Borkener Hallenbad schließt

Bericht aus der HNA vom 28.03.2019

 

Nur noch zwei Hallenbäder im Schwalm-Eder-Kreis geöffnet: Borkener Bad schließt

Hiobsbotschaft für die örtlichen Schwimmvereine, die DLRG und alle Schwimmbadfans: Nach dem Gudensberger Hallenbad wird ab Juni auch das Borkener Hallenbad auf unabsehbare Zeit nicht mehr nutzbar sein.

Das wurde anlässlich der DLRG-Bezirkswettkämpfe in Borken bekannt, die am Wochenende stattfanden. Das Hallenbad in Gudensberg ist seit eineinhalb Jahren geschlossen.

Foto: Peter Zerhau (HNA)

In beiden Fällen – Gudensberg und Borken – ist der Sanierungsbedarf der Grund für die Schließung. Während in Gudensberg die Suche nach den Gründen für die Schäden in der Dachkonstruktion seit geraumer Zeit läuft und die Stadt bereits Geld für die Reparaturen bereitgestellt hat, bestätigte Borkens Bürgermeister Marcel Pritsch-Rehm der HNA, dass mindestens das Dach des Bades erneuert werden müsse.
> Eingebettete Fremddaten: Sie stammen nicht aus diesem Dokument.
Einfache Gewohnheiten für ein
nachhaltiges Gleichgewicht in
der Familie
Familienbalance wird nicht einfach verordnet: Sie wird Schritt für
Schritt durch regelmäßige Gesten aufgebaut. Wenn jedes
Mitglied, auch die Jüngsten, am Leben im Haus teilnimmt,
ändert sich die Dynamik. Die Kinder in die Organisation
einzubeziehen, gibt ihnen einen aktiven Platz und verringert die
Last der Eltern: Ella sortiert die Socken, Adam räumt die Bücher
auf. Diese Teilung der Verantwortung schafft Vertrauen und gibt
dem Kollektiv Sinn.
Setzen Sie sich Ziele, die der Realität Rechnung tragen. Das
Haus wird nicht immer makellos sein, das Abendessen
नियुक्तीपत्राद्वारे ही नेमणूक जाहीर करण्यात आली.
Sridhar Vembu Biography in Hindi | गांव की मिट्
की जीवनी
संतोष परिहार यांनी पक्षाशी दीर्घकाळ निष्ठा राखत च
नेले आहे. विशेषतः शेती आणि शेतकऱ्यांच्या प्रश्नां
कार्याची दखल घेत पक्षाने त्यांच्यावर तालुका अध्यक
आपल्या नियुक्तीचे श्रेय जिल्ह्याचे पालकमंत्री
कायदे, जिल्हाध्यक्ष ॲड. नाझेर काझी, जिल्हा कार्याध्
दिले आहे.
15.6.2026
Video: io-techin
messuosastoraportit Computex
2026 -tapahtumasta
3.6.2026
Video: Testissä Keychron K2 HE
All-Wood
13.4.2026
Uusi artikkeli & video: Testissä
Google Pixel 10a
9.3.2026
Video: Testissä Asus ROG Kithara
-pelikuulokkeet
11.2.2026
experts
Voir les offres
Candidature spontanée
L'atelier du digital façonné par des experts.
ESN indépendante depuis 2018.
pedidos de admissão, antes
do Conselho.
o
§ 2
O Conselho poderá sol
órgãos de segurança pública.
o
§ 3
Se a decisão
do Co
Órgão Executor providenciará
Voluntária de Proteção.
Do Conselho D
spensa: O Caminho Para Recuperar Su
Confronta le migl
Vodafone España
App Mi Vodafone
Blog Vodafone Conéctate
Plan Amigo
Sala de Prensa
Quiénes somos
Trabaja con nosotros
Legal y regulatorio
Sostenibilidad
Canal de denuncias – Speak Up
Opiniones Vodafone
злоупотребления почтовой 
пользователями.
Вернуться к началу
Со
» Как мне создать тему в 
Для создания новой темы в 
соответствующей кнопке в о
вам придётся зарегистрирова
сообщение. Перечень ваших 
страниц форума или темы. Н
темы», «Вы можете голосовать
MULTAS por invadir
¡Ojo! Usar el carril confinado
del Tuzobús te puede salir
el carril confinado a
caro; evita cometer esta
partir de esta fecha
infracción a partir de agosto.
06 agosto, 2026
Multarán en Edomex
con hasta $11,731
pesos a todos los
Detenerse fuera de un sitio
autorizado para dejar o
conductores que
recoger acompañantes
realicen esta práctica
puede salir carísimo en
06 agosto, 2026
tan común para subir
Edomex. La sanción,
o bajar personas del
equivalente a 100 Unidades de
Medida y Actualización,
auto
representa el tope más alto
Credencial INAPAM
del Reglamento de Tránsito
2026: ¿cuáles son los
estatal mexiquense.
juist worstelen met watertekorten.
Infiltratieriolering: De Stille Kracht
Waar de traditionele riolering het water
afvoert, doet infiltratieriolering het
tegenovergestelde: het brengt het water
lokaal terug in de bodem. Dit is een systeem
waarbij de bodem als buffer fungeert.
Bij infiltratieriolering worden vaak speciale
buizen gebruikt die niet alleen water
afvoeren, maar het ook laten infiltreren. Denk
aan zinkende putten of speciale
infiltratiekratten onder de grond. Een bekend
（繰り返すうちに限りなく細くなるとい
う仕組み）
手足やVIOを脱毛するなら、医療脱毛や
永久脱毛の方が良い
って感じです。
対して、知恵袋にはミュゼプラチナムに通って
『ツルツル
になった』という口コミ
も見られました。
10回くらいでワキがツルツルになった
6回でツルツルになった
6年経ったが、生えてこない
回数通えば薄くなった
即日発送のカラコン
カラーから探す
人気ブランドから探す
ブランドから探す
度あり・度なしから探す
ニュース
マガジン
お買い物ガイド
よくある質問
Weitere Untersuchungen stehen an, im Herbst sollten Ergebnisse vorliegen. Wie der Bürgermeister ergänzte, haben sich bei Gesprächen die Stadtverordneten für den Erhalt des Schwimmbadstandortes ausgesprochen.

Der Landkreis Schwalm-Eder ist rechtlich an vier Hallenbädern im Kreis beteiligt: Neben Gudensberg und Borken sind das die Bäder in Melsungen und Schwalmstadt. „Wir wollen diese Bäder auch in Zukunft an allen Standorten erhalten“, betonte Erster Kreisbeigeordneter Jürgen Kaufmann gegenüber der HNA. Die Hallenbäder würden der Grundversorgung der Menschen im Landkreis für Schwimmausbildung und Schwimmsport dienen.

Schließung wegen statischer Mängel

Laut Kaufmann, der auch Vorsitzender des Hallenbadbeirats in Borken ist, darf das Bad ab Mitte 2019 wegen statischer Mängel nicht mehr betrieben werden. Bis zum Ende der Sommerpause soll es ein Gutachten eines Prüfstatikers geben, ob und inwieweit das Bad sanierungsfähig ist. Gefordert wird zudem eine Wirtschaftlichkeitsberechnung, ob eine Sanierung sinnvoll wäre oder alternativ ein Neubau an dem Standort in Frage komme. Erst danach müssten Stadt und Kreis gemeinsam entscheiden.